The transformation of vertebrates from aquatic to terrestrial is a leap in the evolution of vertebrates. This process requires the respiratory system, motor system, nervous system, etc. All kinds of physiological and morphological innovations can be realized. What is the basis of genetic innovation for various evolutionary changes from bony fish ancestors to flesh-fin fish ancestors to terrestrial vertebrates has always been a major unresolved scientific question in the scientific community. After long-term paleontology and vertebrate studies, it is known that the nearest fish relative of the surviving quadrupeds is lungfish. Therefore, analyzing the genomes of”living fossil” fishes such as lungfish and early ray fin fish is the key to solving this major problem. Lungfish has the largest genome of 40Gb in known vertebrates, which is more than 10 times the 3Gb of human genome. The lungfish genome is filled with a large number of repetitive sequences, which poses a great challenge for researchers to analyze its complete sequence.

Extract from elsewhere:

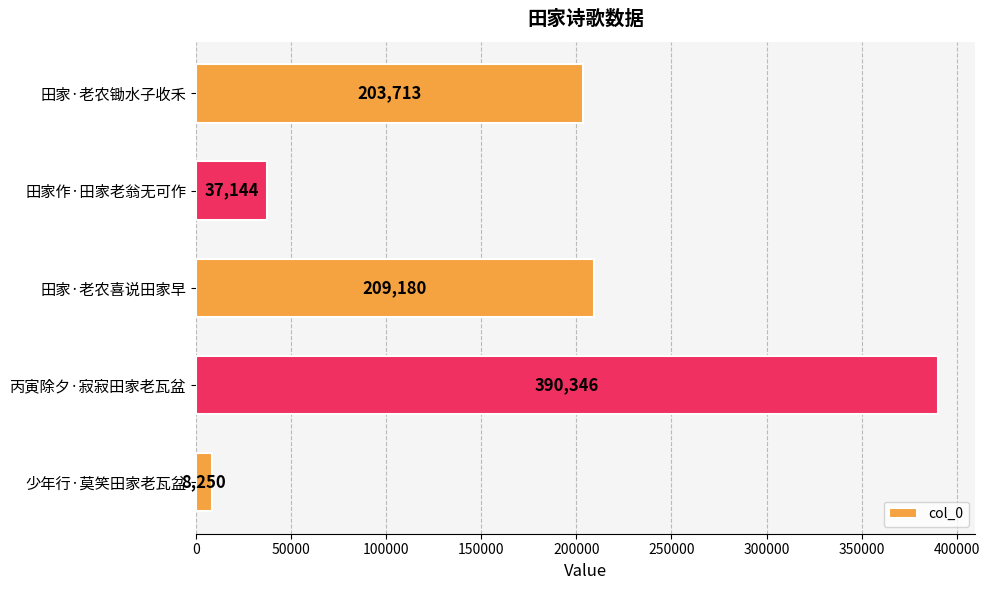

Are the bars horizontal?

Yes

Ruan Jue led the team to participate in the research and optimization of the wtdbg algorithm, and analyzed the most difficult African lungfish genome with high quality so far. On the basis of the original assembly method wtdbg-1.2.8, the team has greatly expanded the data capacity supported by the algorithm on the one hand, making it theoretically assemble the largest genome up to 1000Gb, meeting the genome assembly requirements of all known organisms; on the other hand, it has further improved The assembly speed of the algorithm finally developed a new version of the assembly algorithm wtdbg2. Using the wtdbg2 algorithm, the analysis of the three generations of 1.5TB calibration data was completed in only 3 days (192CPU), and 39.1Gb genome sequences (contigs) were obtained. The BUSCO evaluation based on vertebrate core genes showed that its integrity was as high as 95%. This result shows the great advantage of wtdbg2 in the analysis of the largest vertebrate genome. The African lungfish genome studied in this study is not only the largest genome at present, but also the first complete and high-quality super-large genome, marking that Chinese scientific and technological personnel have reached the international top level in the analysis of super-large genomes.